The New York Times: “Transfer students — whose challenges have often been ignored in higher education — are feeling a surge in popularity as colleges and universities are increasingly wooing them … last month, the University of California system announced that it has accepted more transfer students than ever before. And in a move that is perhaps more symbolic than substantive, Princeton University has, for its 2018 class, accepted 13 transfer students, the first such students it has enrolled since 1990.”

“Behind the new interest in courting them lies one stark reality: Undergraduate enrollment is declining and has been for six years … That is because of a demographic shift as the number of high school graduates is projected to decline over the next decade, particularly in the Midwest and Northeast. In addition, when the economy improves, the job market becomes more attractive to some high school graduates than college. As if that weren’t enough, fewer international students are enrolling in American colleges, after years of intensive growth, partly because of the nation’s more restrictive views on immigration and partly because English-speaking countries such as Canada and Australia are luring away such students.”
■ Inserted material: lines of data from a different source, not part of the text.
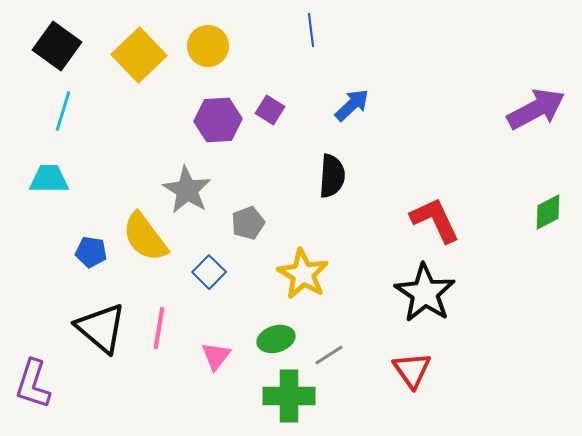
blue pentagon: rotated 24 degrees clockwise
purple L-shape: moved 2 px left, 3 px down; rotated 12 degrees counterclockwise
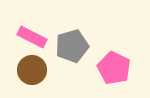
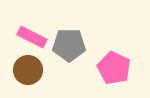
gray pentagon: moved 3 px left, 1 px up; rotated 16 degrees clockwise
brown circle: moved 4 px left
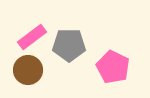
pink rectangle: rotated 64 degrees counterclockwise
pink pentagon: moved 1 px left, 1 px up
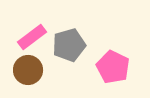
gray pentagon: rotated 16 degrees counterclockwise
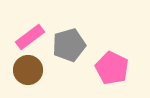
pink rectangle: moved 2 px left
pink pentagon: moved 1 px left, 1 px down
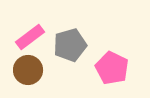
gray pentagon: moved 1 px right
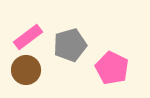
pink rectangle: moved 2 px left
brown circle: moved 2 px left
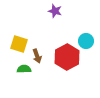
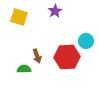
purple star: rotated 24 degrees clockwise
yellow square: moved 27 px up
red hexagon: rotated 25 degrees clockwise
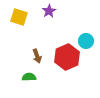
purple star: moved 6 px left
red hexagon: rotated 20 degrees counterclockwise
green semicircle: moved 5 px right, 8 px down
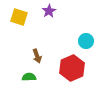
red hexagon: moved 5 px right, 11 px down
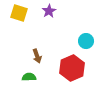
yellow square: moved 4 px up
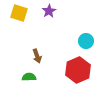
red hexagon: moved 6 px right, 2 px down
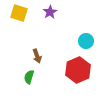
purple star: moved 1 px right, 1 px down
green semicircle: rotated 72 degrees counterclockwise
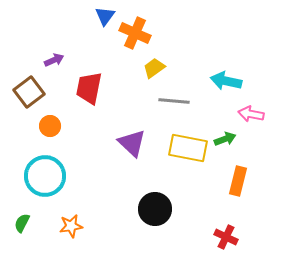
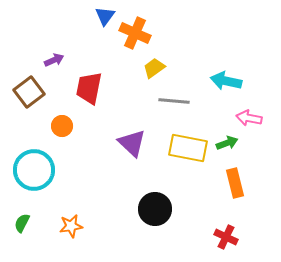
pink arrow: moved 2 px left, 4 px down
orange circle: moved 12 px right
green arrow: moved 2 px right, 4 px down
cyan circle: moved 11 px left, 6 px up
orange rectangle: moved 3 px left, 2 px down; rotated 28 degrees counterclockwise
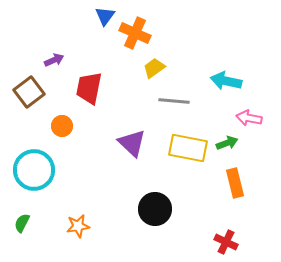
orange star: moved 7 px right
red cross: moved 5 px down
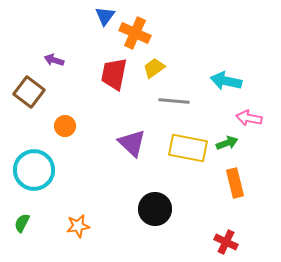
purple arrow: rotated 138 degrees counterclockwise
red trapezoid: moved 25 px right, 14 px up
brown square: rotated 16 degrees counterclockwise
orange circle: moved 3 px right
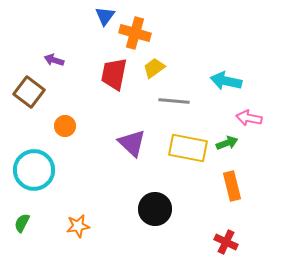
orange cross: rotated 8 degrees counterclockwise
orange rectangle: moved 3 px left, 3 px down
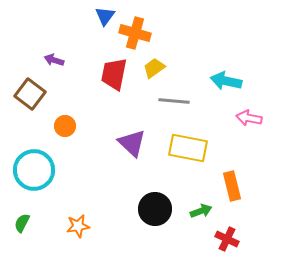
brown square: moved 1 px right, 2 px down
green arrow: moved 26 px left, 68 px down
red cross: moved 1 px right, 3 px up
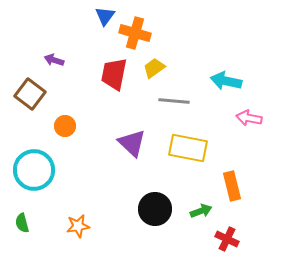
green semicircle: rotated 42 degrees counterclockwise
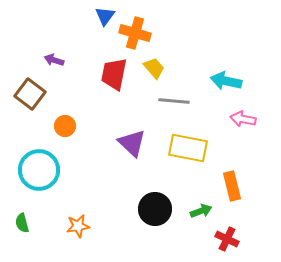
yellow trapezoid: rotated 85 degrees clockwise
pink arrow: moved 6 px left, 1 px down
cyan circle: moved 5 px right
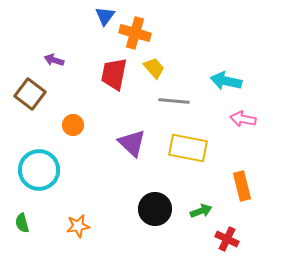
orange circle: moved 8 px right, 1 px up
orange rectangle: moved 10 px right
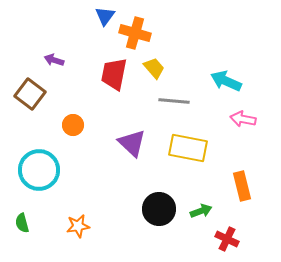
cyan arrow: rotated 12 degrees clockwise
black circle: moved 4 px right
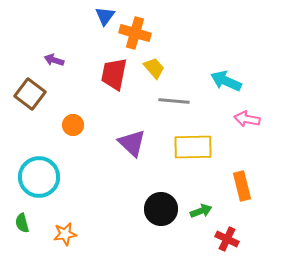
pink arrow: moved 4 px right
yellow rectangle: moved 5 px right, 1 px up; rotated 12 degrees counterclockwise
cyan circle: moved 7 px down
black circle: moved 2 px right
orange star: moved 13 px left, 8 px down
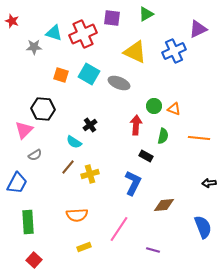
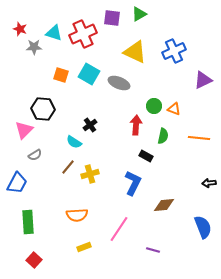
green triangle: moved 7 px left
red star: moved 8 px right, 8 px down
purple triangle: moved 5 px right, 51 px down
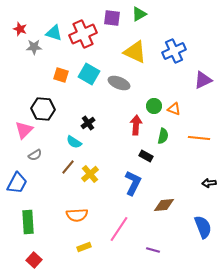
black cross: moved 2 px left, 2 px up
yellow cross: rotated 24 degrees counterclockwise
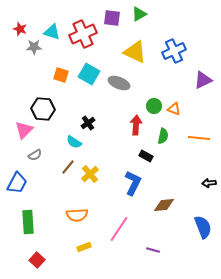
cyan triangle: moved 2 px left, 1 px up
red square: moved 3 px right
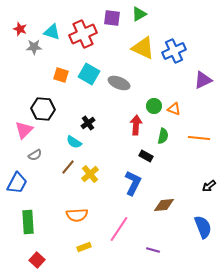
yellow triangle: moved 8 px right, 4 px up
black arrow: moved 3 px down; rotated 32 degrees counterclockwise
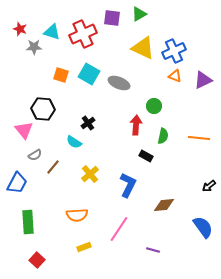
orange triangle: moved 1 px right, 33 px up
pink triangle: rotated 24 degrees counterclockwise
brown line: moved 15 px left
blue L-shape: moved 5 px left, 2 px down
blue semicircle: rotated 15 degrees counterclockwise
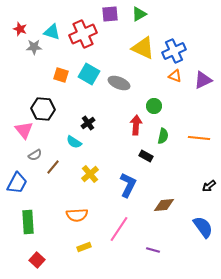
purple square: moved 2 px left, 4 px up; rotated 12 degrees counterclockwise
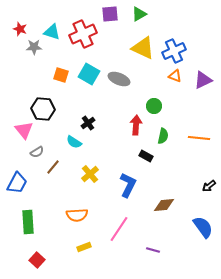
gray ellipse: moved 4 px up
gray semicircle: moved 2 px right, 3 px up
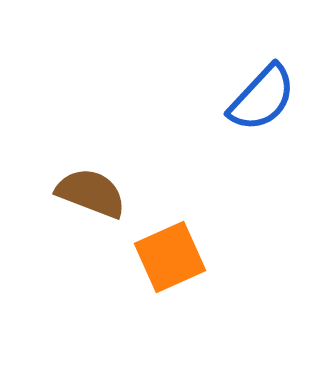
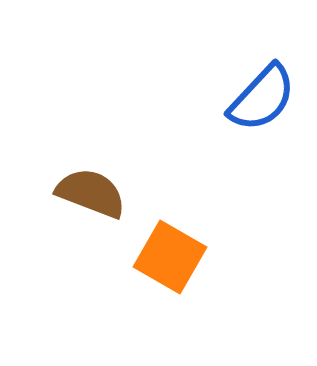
orange square: rotated 36 degrees counterclockwise
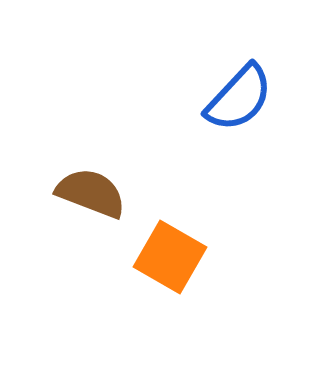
blue semicircle: moved 23 px left
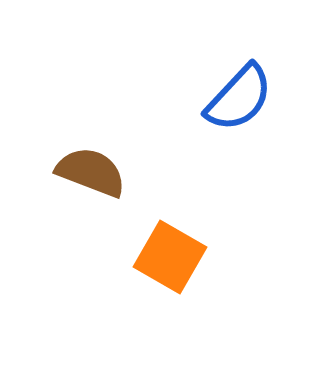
brown semicircle: moved 21 px up
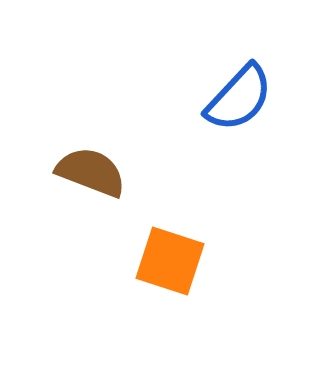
orange square: moved 4 px down; rotated 12 degrees counterclockwise
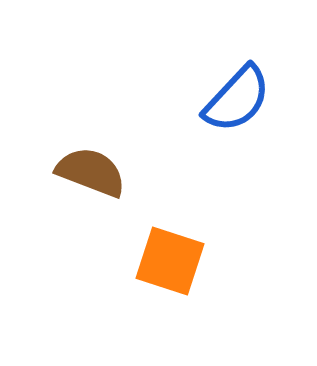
blue semicircle: moved 2 px left, 1 px down
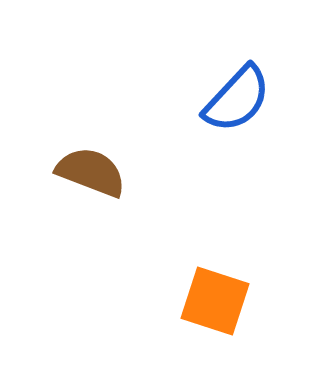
orange square: moved 45 px right, 40 px down
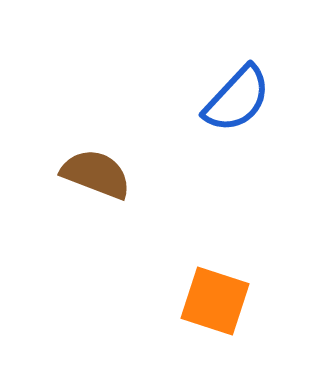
brown semicircle: moved 5 px right, 2 px down
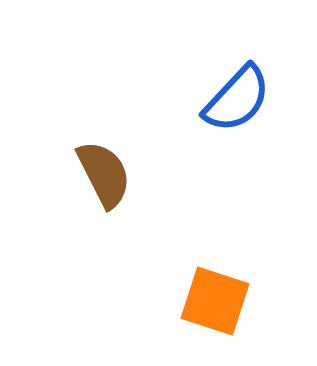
brown semicircle: moved 8 px right; rotated 42 degrees clockwise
“Transfer students can offer the racial, ethnic and socioeconomic diversity schools are seeking … Transfers also help a college’s overall yield (or how many students who are accepted actually enroll), something that is crucial to administrators. According to a 2017 survey of its members by the National Association for College Admission Counseling, almost two-thirds of transfer applicants who were admitted to a university enrolled, compared with 28 percent of freshmen … Another reason for welcoming transfer students is that many colleges realize that a high portion of the students they turn away are just as good as the ones they accept.”